## What you will do
From the entries below, output the line with "left wrist: (862, 363)" and each following line up to and including the line with "right hip: (1004, 388)", exactly as written.
[[ Records to use open ]]
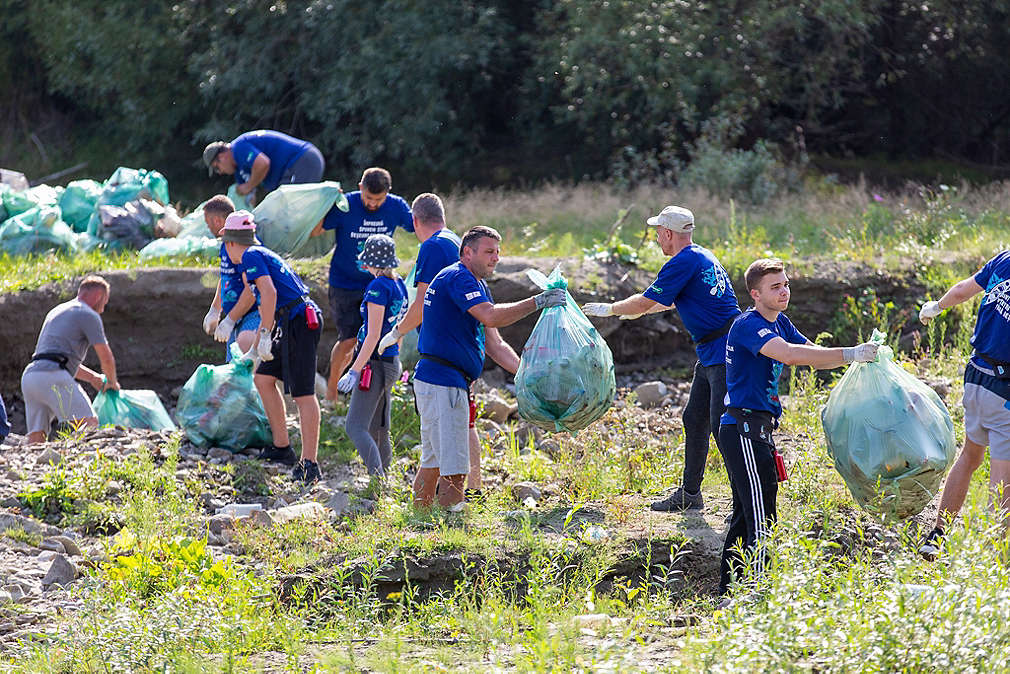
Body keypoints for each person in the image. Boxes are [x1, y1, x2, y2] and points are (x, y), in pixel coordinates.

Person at [717, 258, 878, 598]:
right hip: (742, 427)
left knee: (748, 515)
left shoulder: (781, 322)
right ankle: (758, 594)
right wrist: (850, 353)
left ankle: (728, 592)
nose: (784, 291)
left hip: (759, 431)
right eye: (775, 287)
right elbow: (789, 355)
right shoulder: (748, 324)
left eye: (786, 284)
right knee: (762, 517)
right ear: (755, 293)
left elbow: (813, 353)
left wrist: (862, 363)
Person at [583, 205, 741, 512]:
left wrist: (613, 309)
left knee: (725, 427)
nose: (657, 238)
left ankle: (743, 500)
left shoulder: (682, 261)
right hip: (713, 352)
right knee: (694, 419)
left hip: (724, 353)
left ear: (668, 233)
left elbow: (647, 300)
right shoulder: (700, 255)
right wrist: (634, 312)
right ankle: (691, 494)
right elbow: (663, 302)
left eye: (658, 233)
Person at [412, 225, 566, 509]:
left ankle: (420, 519)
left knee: (434, 458)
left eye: (498, 252)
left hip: (444, 380)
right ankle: (453, 524)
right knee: (455, 465)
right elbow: (491, 316)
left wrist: (525, 375)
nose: (496, 258)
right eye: (489, 252)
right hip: (442, 381)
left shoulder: (476, 283)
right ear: (467, 252)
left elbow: (494, 344)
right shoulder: (459, 277)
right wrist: (537, 302)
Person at [376, 194, 484, 498]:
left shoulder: (432, 246)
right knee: (465, 421)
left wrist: (396, 332)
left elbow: (422, 303)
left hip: (444, 351)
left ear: (414, 221)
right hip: (463, 346)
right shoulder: (453, 242)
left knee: (439, 449)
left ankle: (451, 505)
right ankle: (472, 490)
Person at [917, 249, 1010, 560]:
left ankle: (937, 534)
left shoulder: (1003, 259)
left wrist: (936, 306)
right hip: (1004, 388)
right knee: (1003, 474)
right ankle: (996, 556)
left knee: (970, 456)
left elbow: (960, 291)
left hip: (975, 377)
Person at [221, 211, 325, 483]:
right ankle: (282, 447)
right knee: (264, 377)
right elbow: (266, 301)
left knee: (303, 394)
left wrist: (264, 333)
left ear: (231, 242)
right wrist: (256, 348)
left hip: (300, 321)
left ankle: (310, 463)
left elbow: (269, 294)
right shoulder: (258, 255)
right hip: (287, 320)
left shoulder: (251, 256)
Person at [310, 167, 413, 400]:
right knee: (348, 340)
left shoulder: (396, 206)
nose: (373, 204)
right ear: (360, 188)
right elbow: (315, 230)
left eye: (379, 200)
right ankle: (332, 392)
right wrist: (324, 201)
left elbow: (419, 226)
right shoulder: (346, 204)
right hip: (345, 283)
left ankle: (368, 391)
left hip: (381, 284)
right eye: (368, 198)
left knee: (375, 337)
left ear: (388, 193)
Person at [336, 234, 408, 478]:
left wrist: (355, 369)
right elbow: (399, 330)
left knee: (355, 427)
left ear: (370, 262)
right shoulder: (399, 284)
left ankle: (377, 480)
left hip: (374, 364)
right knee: (379, 427)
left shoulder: (378, 287)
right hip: (391, 361)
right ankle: (384, 480)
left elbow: (373, 334)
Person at [21, 276, 120, 443]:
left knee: (37, 437)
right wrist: (111, 381)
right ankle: (80, 464)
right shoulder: (88, 314)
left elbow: (55, 359)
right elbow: (106, 357)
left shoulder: (58, 310)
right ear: (98, 296)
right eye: (104, 302)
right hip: (52, 376)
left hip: (31, 377)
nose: (102, 310)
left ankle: (30, 467)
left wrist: (93, 378)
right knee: (88, 422)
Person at [200, 195, 260, 359]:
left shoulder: (243, 246)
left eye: (208, 223)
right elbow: (227, 277)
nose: (208, 228)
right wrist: (215, 310)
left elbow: (252, 288)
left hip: (253, 315)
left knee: (245, 369)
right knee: (235, 371)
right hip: (236, 318)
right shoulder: (226, 246)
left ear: (218, 221)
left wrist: (229, 320)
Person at [203, 130, 325, 202]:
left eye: (216, 168)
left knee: (295, 207)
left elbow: (263, 164)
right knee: (282, 207)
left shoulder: (239, 148)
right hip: (290, 170)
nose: (219, 172)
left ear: (221, 157)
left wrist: (249, 186)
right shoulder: (238, 170)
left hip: (302, 160)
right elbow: (250, 198)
[[ Records to use closed ]]
## Output for this exercise
left wrist: (862, 363)
Person at [583, 205, 741, 512]:
left wrist: (613, 309)
left knee: (725, 427)
nose: (657, 238)
left ankle: (743, 500)
left shoulder: (682, 261)
right hip: (713, 352)
right knee: (694, 419)
left hip: (724, 353)
left ear: (668, 233)
left elbow: (647, 300)
right shoulder: (700, 255)
right wrist: (634, 312)
right ankle: (691, 494)
right elbow: (663, 302)
left eye: (658, 233)
Person at [412, 225, 566, 509]:
left ankle: (420, 519)
left knee: (434, 458)
left eye: (498, 252)
left hip: (444, 380)
right ankle: (453, 524)
right knee: (455, 465)
right elbow: (491, 316)
left wrist: (525, 375)
nose: (496, 258)
right eye: (489, 252)
right hip: (442, 381)
left shoulder: (476, 283)
right ear: (467, 252)
left elbow: (494, 344)
right shoulder: (459, 277)
right wrist: (537, 302)
Person at [376, 194, 484, 498]:
left shoulder: (432, 246)
right knee: (465, 421)
left wrist: (396, 332)
left elbow: (422, 303)
left hip: (444, 351)
left ear: (414, 221)
right hip: (463, 346)
right shoulder: (453, 242)
left knee: (439, 449)
left ankle: (451, 505)
right ankle: (472, 490)
Person at [917, 249, 1010, 560]:
left ankle: (937, 534)
left shoulder: (1003, 259)
left wrist: (936, 306)
right hip: (1004, 388)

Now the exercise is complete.